Kobayashi returns to the historian, who shows him a scroll depicting how Kagutaba was first summoned, wherein dead baby monkeys were fed to a priestess medium. Ishii tried replicating this by feeding the stolen fetuses to Kana. Marika recovers, and Hori is placed in a mental institution. He escapes, but his dead body is found violently shoved into a duct three days after the fire at Kobayashi’s residence.

After Kobayashi's disappearance, a package arrives at his publisher containing his video camera. The tape inside shows the events that led to the destruction of Kobayashi's house: a crazed Hori arrives at the house, saying the boy is possessed by Kagutaba, incapacitates Kobayashi, and bludgeons the child with a rock. The bloodied boy briefly takes on the appearance of Kagutaba, and a ghostly Kana appears in the corner. Hori leaves with the boy and Keiko becomes possessed, pouring gasoline on herself and setting herself alight. As the house burns and Kobayashi struggles to get to his feet, the film abruptly ends. A postscript reveals that Kobayashi is still missing.

Problem: In the plot summary, what arrives at Kobayashi's publisher after his disappearance?

Data lines:
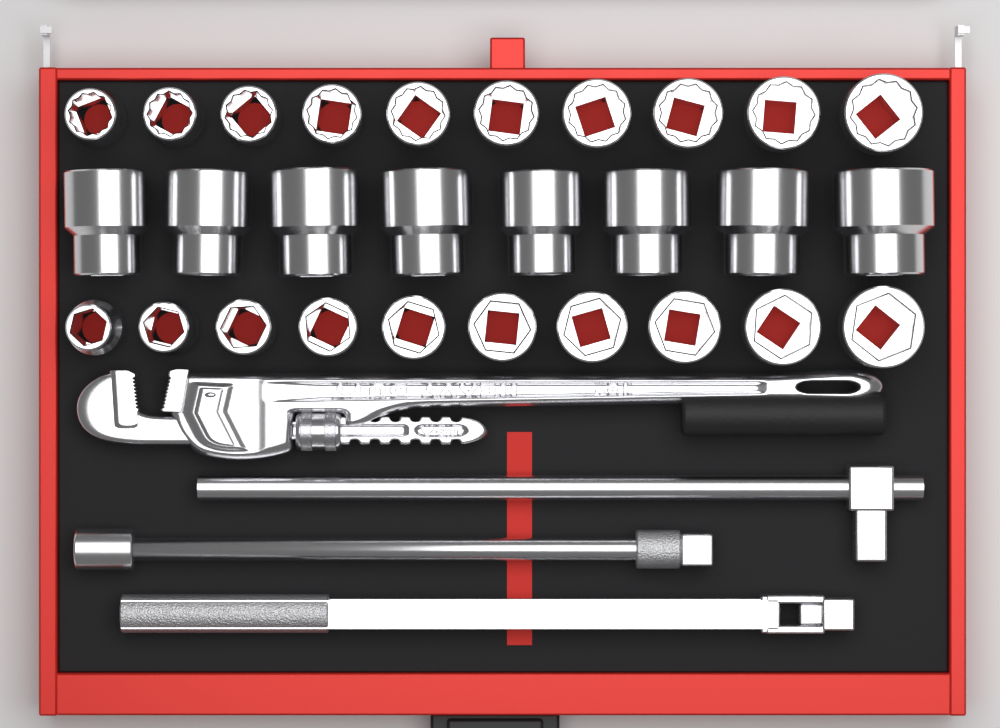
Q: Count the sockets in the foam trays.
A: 28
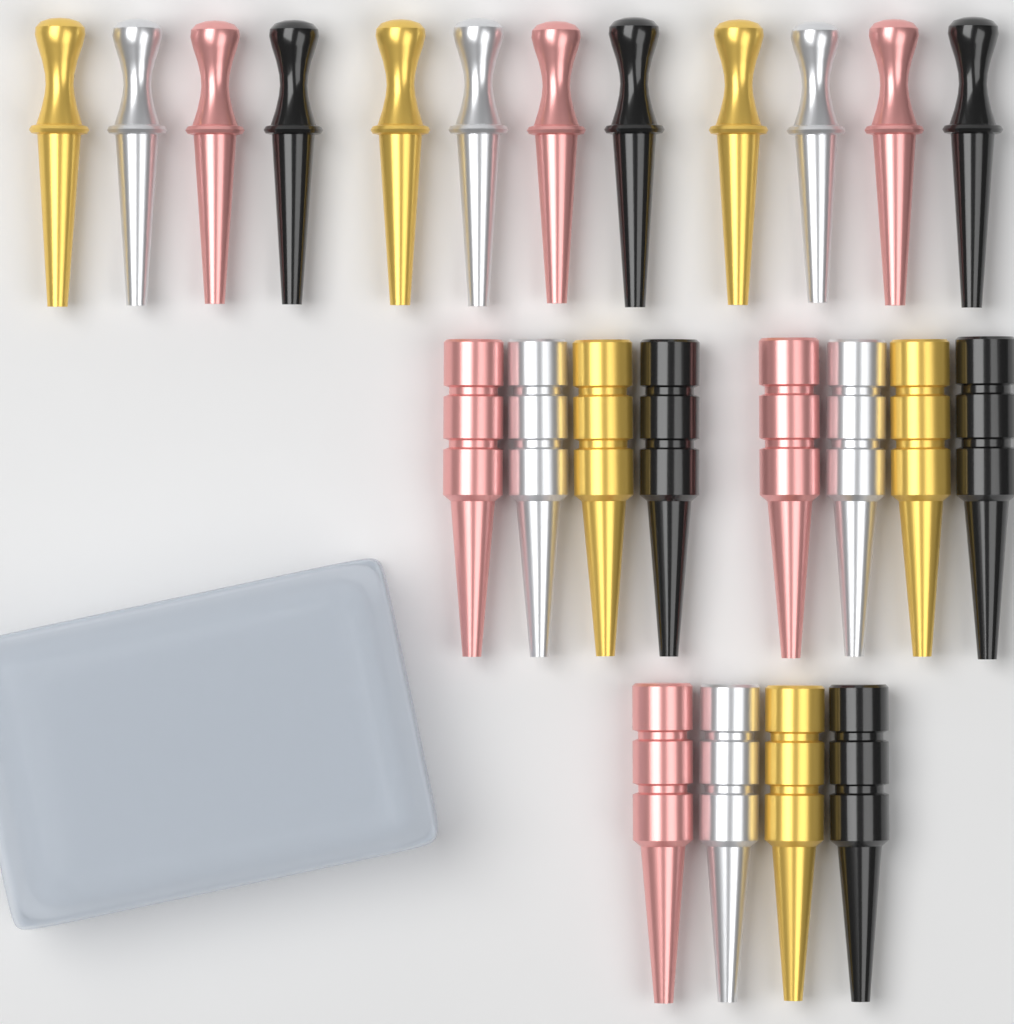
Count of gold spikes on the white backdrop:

Task output: A package containing his video camera.